**Trecho de origem**
════

Até o início dos anos 80 a subida do "morro da Euclides da Rocha" (era como o chamavam, devido a uma rua que o cortava de uma ponta a outra) se fazia por uma encosta íngreme, quase 70 graus de inclinação, vereda escura e cheia de mato e pedras. Ficava espremida entre 2 prédios, como mostra a minifoto p/b à direita. (Por volta de 1980 a "entrada" foi extinta, aumentando em quase 2 km a subida via Ladeira dos Tabajaras. Adiante, "kombis" amenizariam o trajeto.)
Os mais velhos aguardavam sentados por uma mão amiga que os "guindassem" para cima, principalmente em dias chuvosos, quando a pedreira negra ficava bastante lisa. Poucos fazem idéia do que é subir uma escadaria (ou ladeira) dos Morros após dez horas de labuta como doméstica, contínuo ou servente. É um "calvário" que envelhece as pessoas em pouco tempo e colabora para que o favelado esteja sempre anêmico, sentindo permanente fraqueza.

Felizmente (?!) só se sobe o morro uma vez por dia. Aos domingos eu subia até 3 vezes, a última por volta da meia-noite, na época em que o nosso Morro ainda não oferecia perigo.
O favelado tem um compromisso inconsciente com a pobreza. Se melhora de vida, amplia e reforma o barraco por dentro, põe geladeira e TV em casa, mas não modifica o aspecto externo da moradia. Se fica rico tem que sair da favela, ali só se aceitam iguais e êle, graças à sorte, passou a ser "burguês". (Os "bicheiros" são um caso à parte !)
A televisão é o suplício do favelado, embora poucos tenham noção disso. Pobre não quer sapato novo, roupa de griffe (isso é coisa de "boyzinho zona sul") e nem mesmo carros ou motos, que caracterizam a VIDA DE RICO que êle está impedido subconscientemente de adotar.

════

**Lista de entradas**
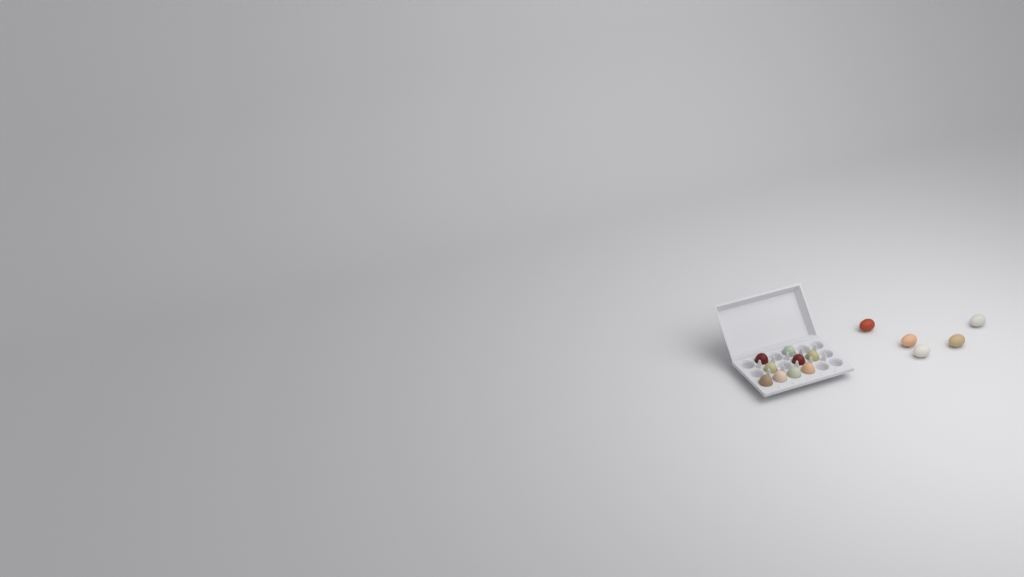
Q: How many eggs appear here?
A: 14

════

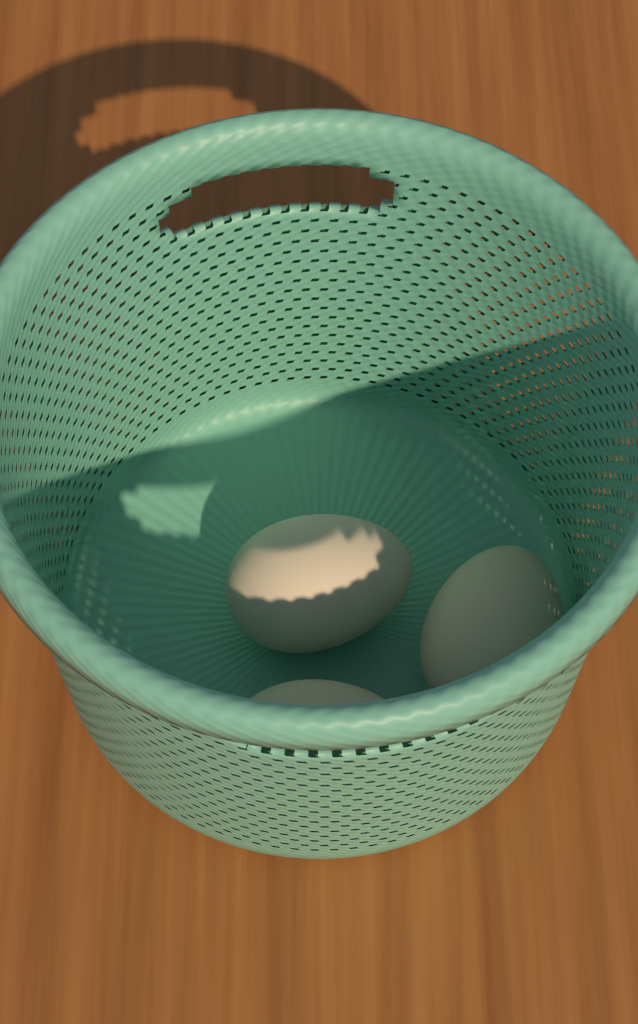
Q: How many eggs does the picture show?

════

**Orientação 1**
Com base no trecho de origem, explique por que os mais velhos esperavam ajuda para subir o morro, sobretudo em dias de chuva.
**Orientação 2**
Segundo o trecho de origem, qual era a inclinação aproximada da encosta usada para subir o morro até o início dos anos 80?

**Resolução 1**
Nos dias chuvosos, a pedreira negra da encosta ficava bastante lisa. Por isso eles aguardavam sentados que uma mão amiga os "guindasse" para cima.

**Resolução 2**
Quase 70 graus.